## [What the task requires]
Write out every line of the material below without changing a word, but leave out the pictures.

## [Stored rows]
** start **

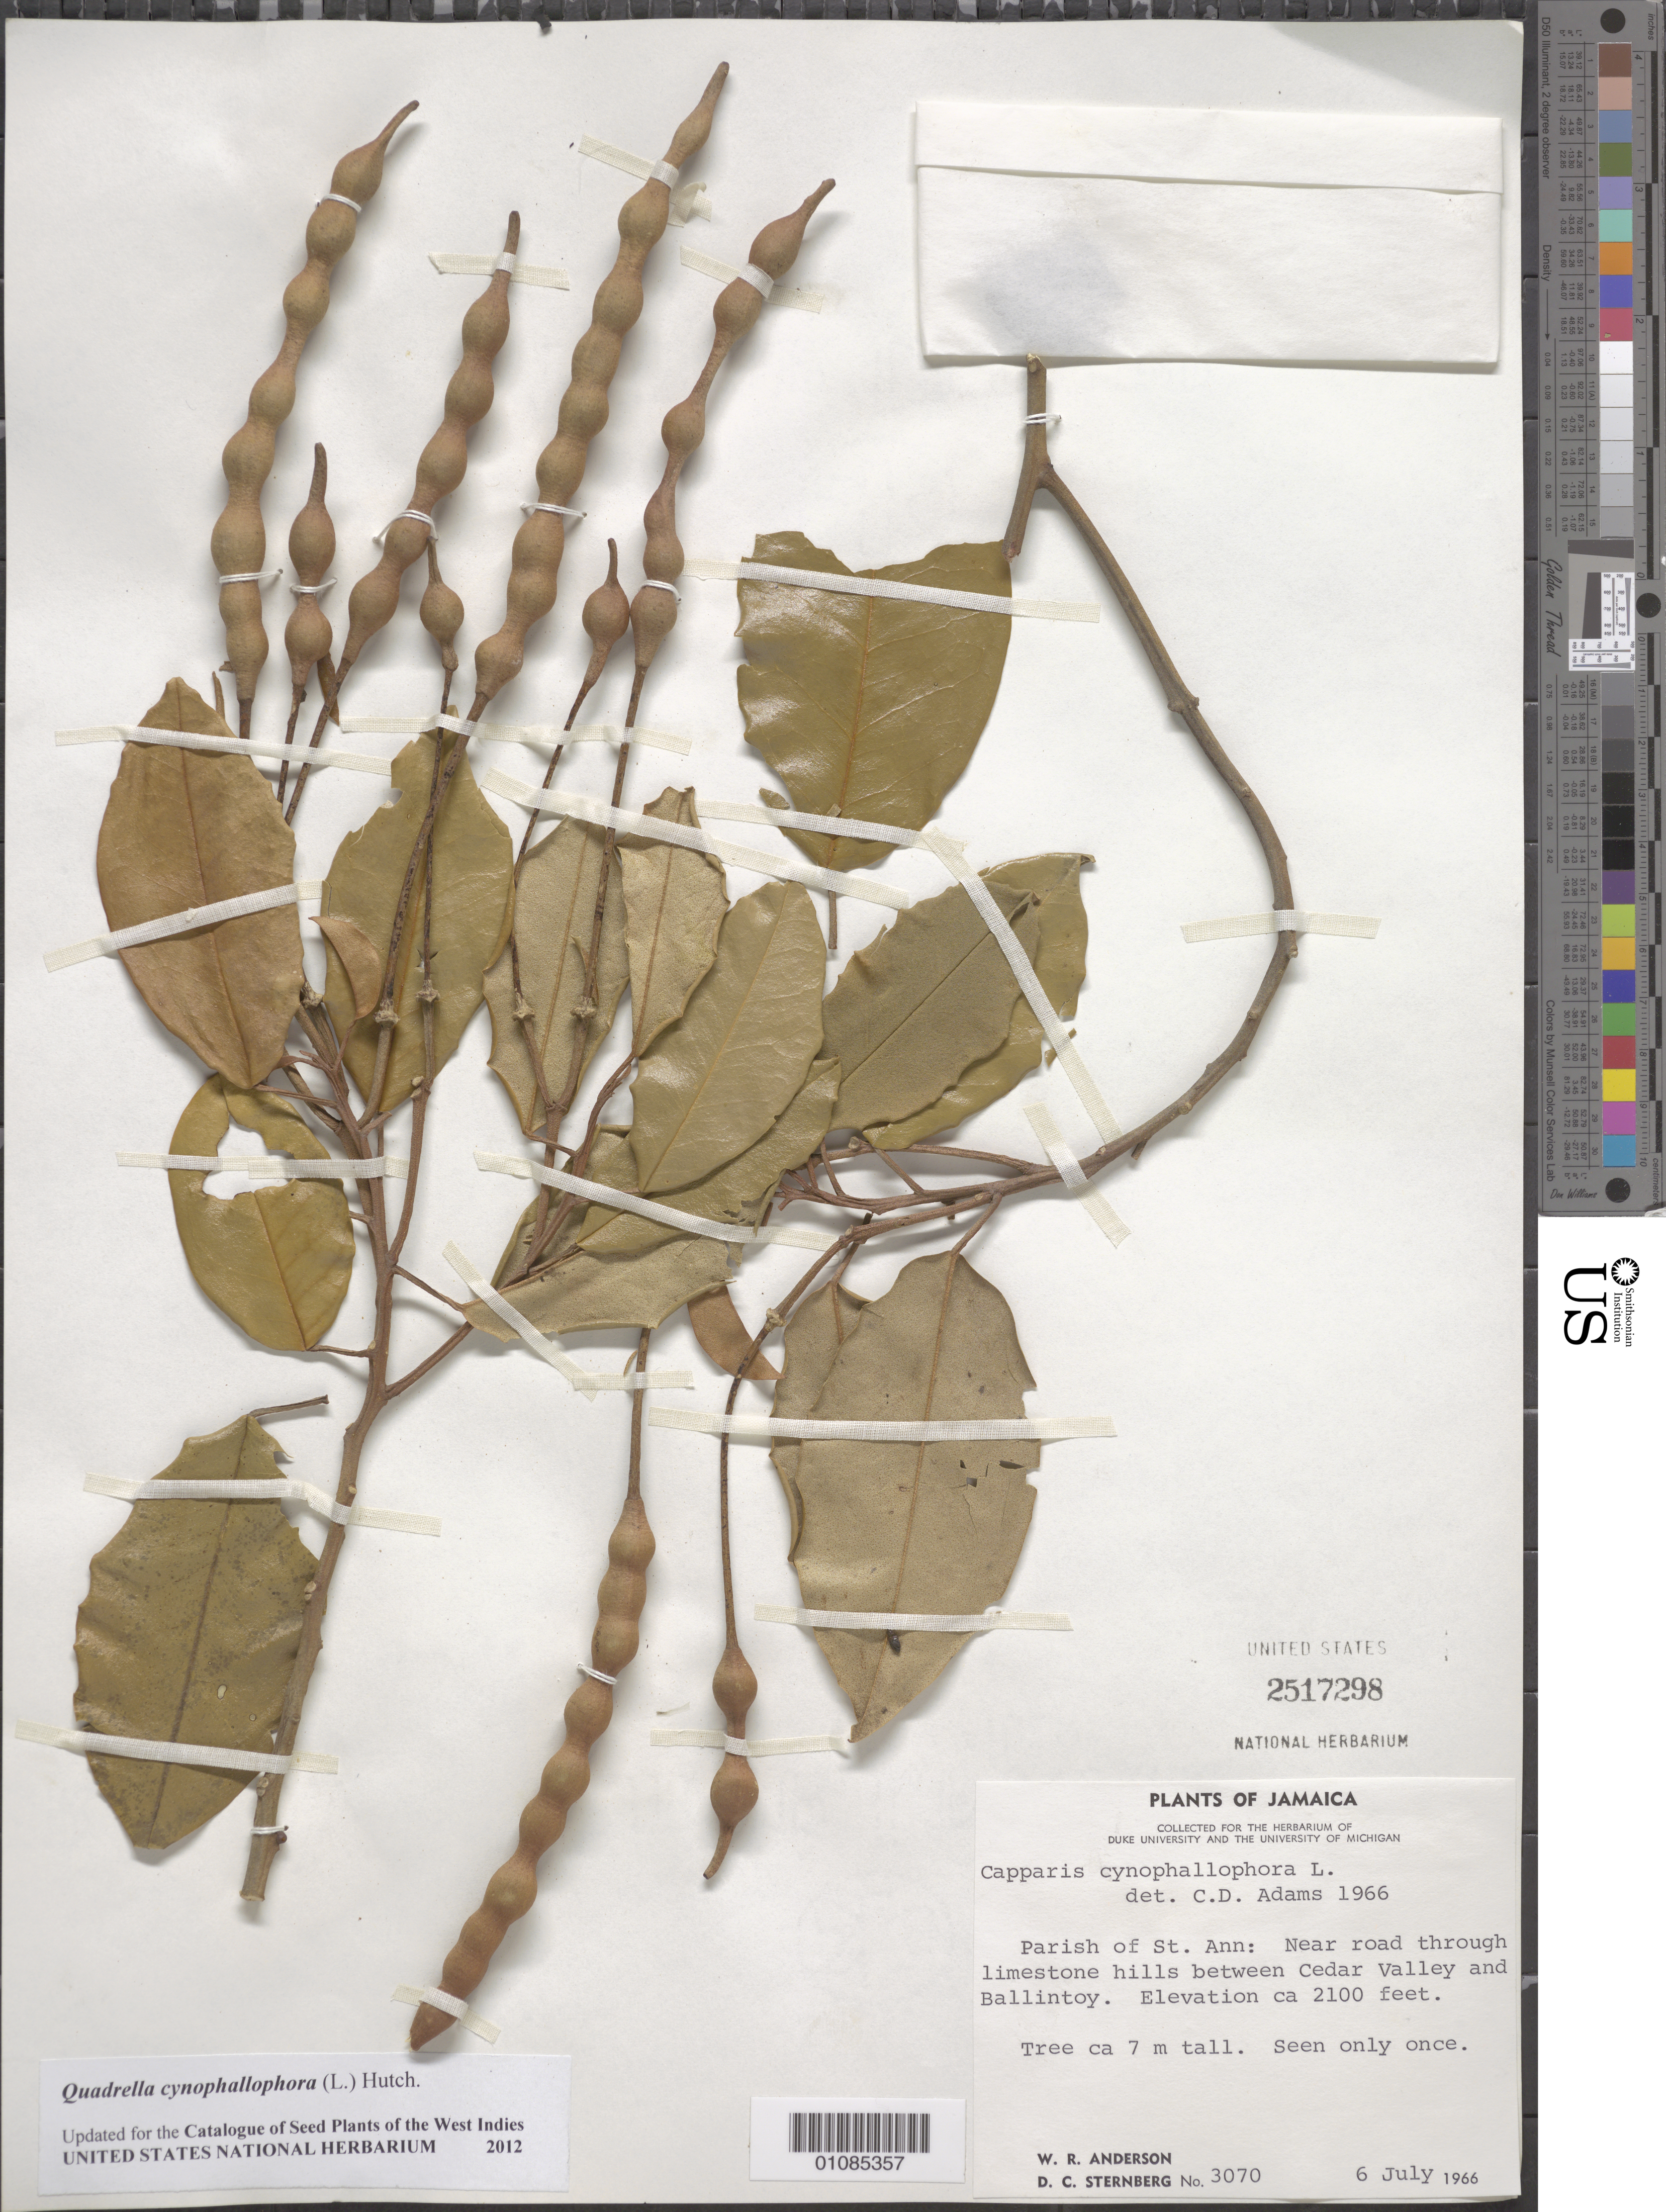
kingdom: Plantae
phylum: Tracheophyta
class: Magnoliopsida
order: Brassicales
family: Capparaceae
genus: Quadrella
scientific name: Quadrella cynophallophora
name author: (L.) Hutch.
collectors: W. R. Anderson & D. Sternberg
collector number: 3070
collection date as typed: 06 Jul 1966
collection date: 1966-07-06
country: Jamaica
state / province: Saint Ann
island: Jamaica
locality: Near road through limestone hills between Cedar Valley and Ballintoy.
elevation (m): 640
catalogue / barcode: US 2517298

** end **

## [Response to this exercise]
kingdom: Plantae
phylum: Tracheophyta
class: Magnoliopsida
order: Brassicales
family: Capparaceae
genus: Quadrella
scientific name: Quadrella cynophallophora
name author: (L.) Hutch.
collectors: W. R. Anderson & D. Sternberg
collector number: 3070
collection date as typed: 06 Jul 1966
collection date: 1966-07-06
country: Jamaica
state / province: Saint Ann
island: Jamaica
locality: Near road through limestone hills between Cedar Valley and Ballintoy.
elevation (m): 640
catalogue / barcode: US 2517298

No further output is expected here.